[[ Given data, beginning ]]

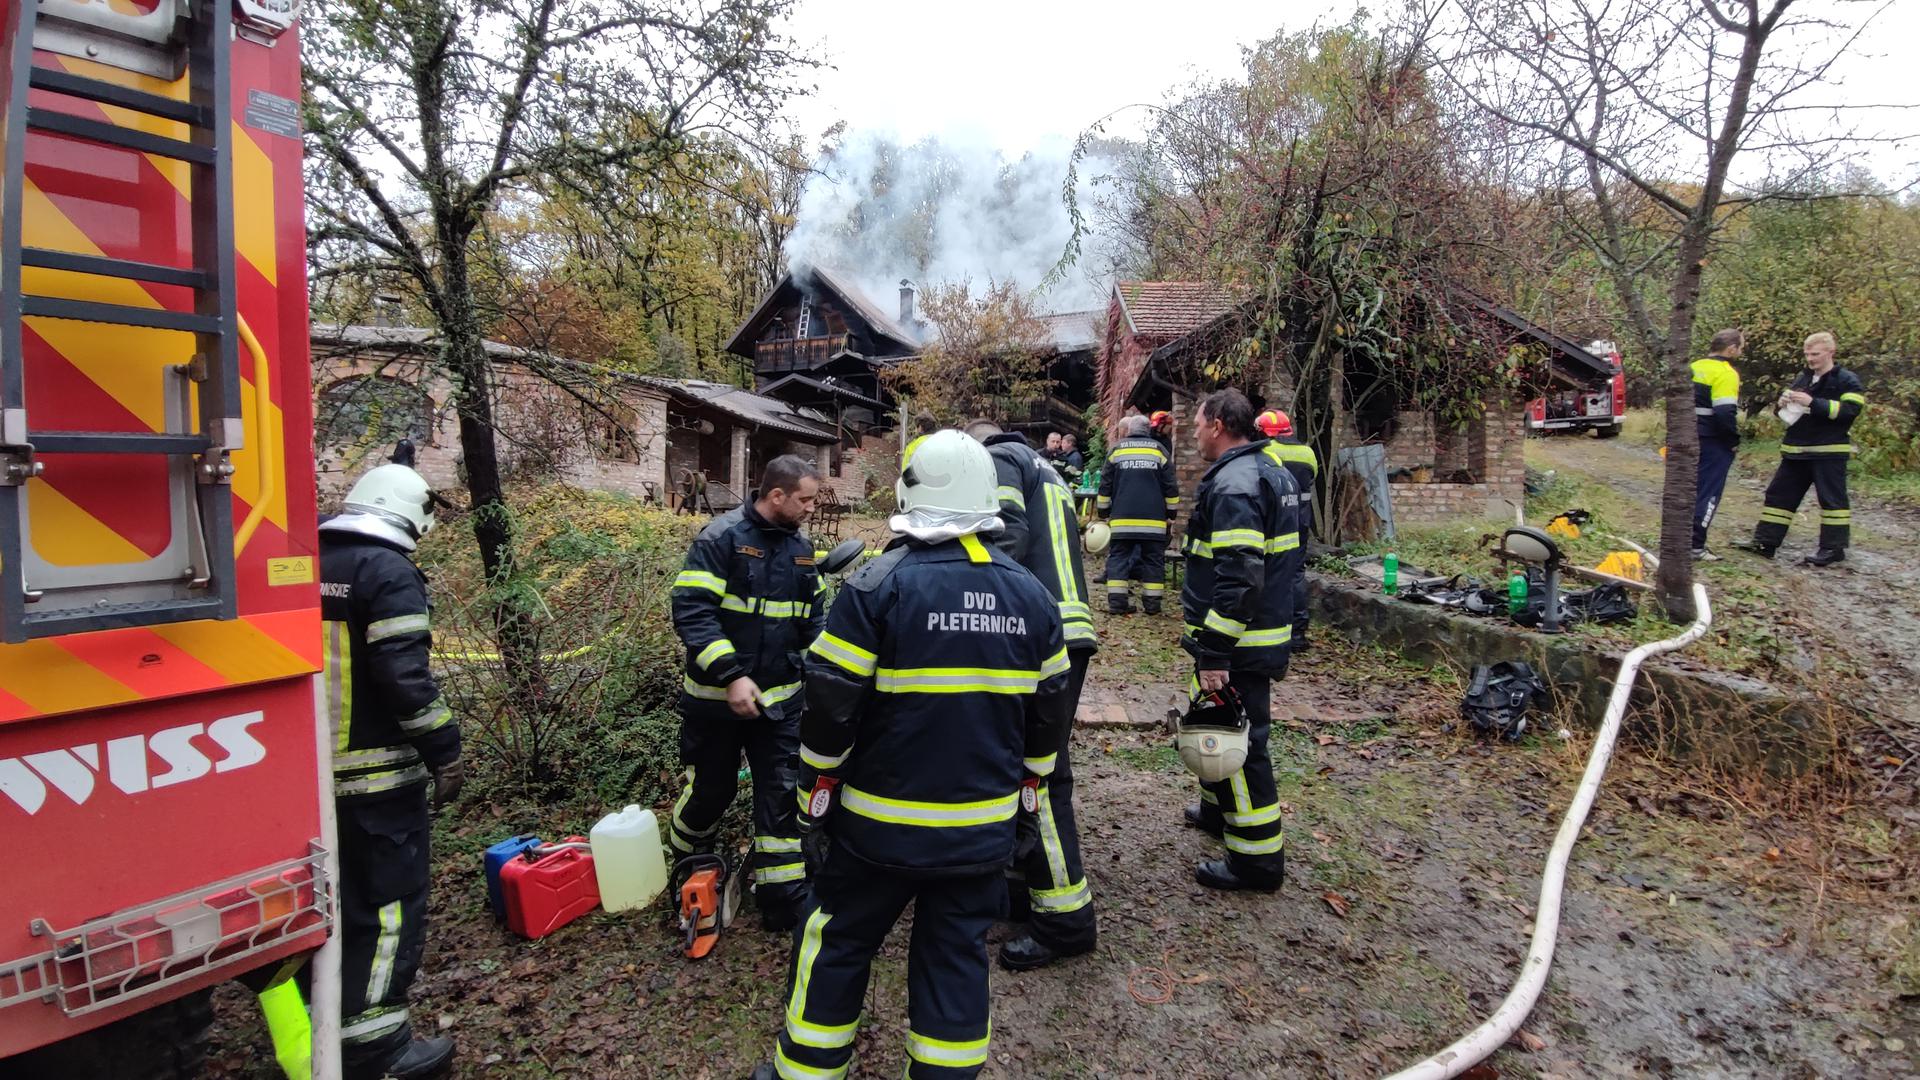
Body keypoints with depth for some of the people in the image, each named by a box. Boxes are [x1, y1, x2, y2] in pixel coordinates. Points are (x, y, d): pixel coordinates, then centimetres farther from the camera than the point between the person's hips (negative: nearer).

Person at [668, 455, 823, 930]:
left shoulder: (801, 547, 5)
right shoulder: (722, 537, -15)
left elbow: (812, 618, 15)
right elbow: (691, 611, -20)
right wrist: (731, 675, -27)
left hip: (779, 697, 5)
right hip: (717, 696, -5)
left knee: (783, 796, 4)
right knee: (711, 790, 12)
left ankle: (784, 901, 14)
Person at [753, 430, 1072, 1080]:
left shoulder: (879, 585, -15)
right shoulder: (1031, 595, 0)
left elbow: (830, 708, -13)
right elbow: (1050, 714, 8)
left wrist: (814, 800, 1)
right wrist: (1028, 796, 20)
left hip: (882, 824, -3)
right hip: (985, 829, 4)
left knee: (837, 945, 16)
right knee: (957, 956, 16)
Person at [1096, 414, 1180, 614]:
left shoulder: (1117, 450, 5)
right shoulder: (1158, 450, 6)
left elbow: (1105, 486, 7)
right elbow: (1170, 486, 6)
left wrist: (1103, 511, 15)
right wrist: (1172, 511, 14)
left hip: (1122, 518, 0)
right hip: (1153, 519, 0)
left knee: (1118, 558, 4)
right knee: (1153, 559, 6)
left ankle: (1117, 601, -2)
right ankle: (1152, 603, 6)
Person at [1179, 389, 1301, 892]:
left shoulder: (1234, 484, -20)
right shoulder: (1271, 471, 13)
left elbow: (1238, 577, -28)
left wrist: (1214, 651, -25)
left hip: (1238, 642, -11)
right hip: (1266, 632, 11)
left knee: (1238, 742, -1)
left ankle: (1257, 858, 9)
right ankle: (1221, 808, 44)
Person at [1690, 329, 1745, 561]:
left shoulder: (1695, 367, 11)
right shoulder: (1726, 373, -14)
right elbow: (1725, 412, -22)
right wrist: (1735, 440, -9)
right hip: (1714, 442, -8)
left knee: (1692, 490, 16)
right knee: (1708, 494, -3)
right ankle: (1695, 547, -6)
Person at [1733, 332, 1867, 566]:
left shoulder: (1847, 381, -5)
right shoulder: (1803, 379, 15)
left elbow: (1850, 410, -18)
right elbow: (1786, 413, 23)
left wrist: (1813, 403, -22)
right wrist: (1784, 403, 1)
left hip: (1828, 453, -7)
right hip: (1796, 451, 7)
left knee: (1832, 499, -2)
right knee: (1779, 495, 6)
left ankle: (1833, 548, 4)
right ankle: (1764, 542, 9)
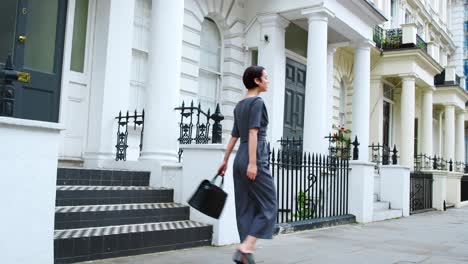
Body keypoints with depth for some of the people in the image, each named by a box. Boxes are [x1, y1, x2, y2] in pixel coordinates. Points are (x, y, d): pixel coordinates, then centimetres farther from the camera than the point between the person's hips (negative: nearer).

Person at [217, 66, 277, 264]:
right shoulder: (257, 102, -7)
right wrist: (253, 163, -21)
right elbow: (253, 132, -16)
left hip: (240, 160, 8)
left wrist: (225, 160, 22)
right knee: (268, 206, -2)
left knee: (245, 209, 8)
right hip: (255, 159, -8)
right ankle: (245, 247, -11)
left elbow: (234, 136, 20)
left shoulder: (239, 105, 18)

[[ Given data, end ]]

* Directions for this task: Reproduce every line of the material above, character for character, and omit the pictures.

* Response to this task:
Body keypoints with depth for some of the people in the image, each named by a box. Boxes are [x1, y1, x2, y2] in pixel coordinates. Points are (x, y, d): pixel coordinates, then centimetres farther from the camera than the point between the person's hips (negative: nearer).

Person at [668, 455, 823, 930]:
left shoulder: (801, 547, 5)
right shoulder: (722, 537, -15)
left elbow: (812, 618, 15)
right elbow: (691, 611, -20)
right wrist: (731, 675, -27)
left hip: (779, 697, 5)
right hip: (717, 696, -5)
left knee: (783, 796, 4)
right knee: (711, 790, 12)
left ankle: (784, 901, 14)
Person at [753, 430, 1072, 1080]:
left shoulder: (879, 585, -15)
right shoulder: (1031, 595, 0)
left elbow: (830, 708, -13)
right elbow: (1050, 714, 8)
left wrist: (814, 800, 1)
right wrist: (1028, 796, 20)
left hip: (882, 824, -3)
right hip: (985, 829, 4)
left knee: (837, 945, 16)
right knee: (957, 956, 16)
Person at [1096, 414, 1180, 614]:
left shoulder: (1117, 450, 5)
right shoulder: (1158, 450, 6)
left elbow: (1105, 486, 7)
right elbow: (1170, 486, 6)
left wrist: (1103, 511, 15)
right wrist: (1172, 511, 14)
left hip: (1122, 518, 0)
right hip: (1153, 519, 0)
left knee: (1118, 558, 4)
right knee: (1153, 559, 6)
left ankle: (1117, 601, -2)
right ankle: (1152, 603, 6)
Person at [1179, 389, 1301, 892]:
left shoulder: (1234, 484, -20)
right shoulder: (1271, 471, 13)
left elbow: (1238, 577, -28)
left wrist: (1214, 651, -25)
left hip: (1238, 642, -11)
right hip: (1266, 632, 11)
left knee: (1238, 742, -1)
left ankle: (1257, 858, 9)
right ankle: (1221, 808, 44)
Person at [1690, 329, 1745, 561]:
left shoulder: (1695, 367, 11)
right shoulder: (1726, 373, -14)
right elbow: (1725, 412, -22)
right wrist: (1735, 440, -9)
right hip: (1714, 442, -8)
left knee: (1692, 490, 16)
right knee: (1708, 494, -3)
right ankle: (1695, 547, -6)
Person at [1733, 332, 1867, 566]:
left shoulder: (1847, 381, -5)
right shoulder: (1803, 379, 15)
left elbow: (1850, 410, -18)
right elbow: (1786, 413, 23)
left wrist: (1813, 403, -22)
right wrist: (1784, 403, 1)
left hip: (1828, 453, -7)
right hip: (1796, 451, 7)
left knee: (1832, 499, -2)
right knee: (1779, 495, 6)
left ankle: (1833, 548, 4)
right ankle: (1764, 542, 9)
Body keypoints with depth for some of the people in the image, each named by a box. Boxes are [x1, y1, x2, y2] in pixel coordinates. Points are (x, y, d): pixel coordinates, then centimetres farther from the camera than the point between the person's hips (negative: nearer).

Person at [217, 66, 277, 264]:
right shoulder: (257, 102, -7)
right wrist: (253, 163, -21)
right elbow: (253, 132, -16)
left hip: (240, 160, 8)
left wrist: (225, 160, 22)
right knee: (268, 206, -2)
left knee: (245, 209, 8)
right hip: (255, 159, -8)
right ankle: (245, 247, -11)
left elbow: (234, 136, 20)
left shoulder: (239, 105, 18)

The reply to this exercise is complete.